--- START ---
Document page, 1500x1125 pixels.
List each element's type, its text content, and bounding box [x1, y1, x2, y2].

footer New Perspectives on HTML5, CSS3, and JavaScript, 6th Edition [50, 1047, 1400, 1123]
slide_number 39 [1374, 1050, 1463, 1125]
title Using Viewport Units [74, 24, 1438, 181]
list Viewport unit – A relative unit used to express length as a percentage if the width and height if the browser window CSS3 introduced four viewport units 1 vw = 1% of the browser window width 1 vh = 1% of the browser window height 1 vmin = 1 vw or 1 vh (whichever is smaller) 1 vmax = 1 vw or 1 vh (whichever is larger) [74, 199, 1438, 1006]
--- END ---
EXERCISE DIRECTIONS -
Please retype the whole of the material above exactly.

TASK SOLUTION -
Document page, 1500x1125 pixels.
List each element's type, its text content, and bounding box [x1, y1, x2, y2].

footer New Perspectives on HTML5, CSS3, and JavaScript, 6th Edition [50, 1047, 1400, 1123]
slide_number 39 [1374, 1050, 1463, 1125]
title Using Viewport Units [74, 24, 1438, 181]
list Viewport unit – A relative unit used to express length as a percentage if the width and height if the browser window CSS3 introduced four viewport units 1 vw = 1% of the browser window width 1 vh = 1% of the browser window height 1 vmin = 1 vw or 1 vh (whichever is smaller) 1 vmax = 1 vw or 1 vh (whichever is larger) [74, 199, 1438, 1006]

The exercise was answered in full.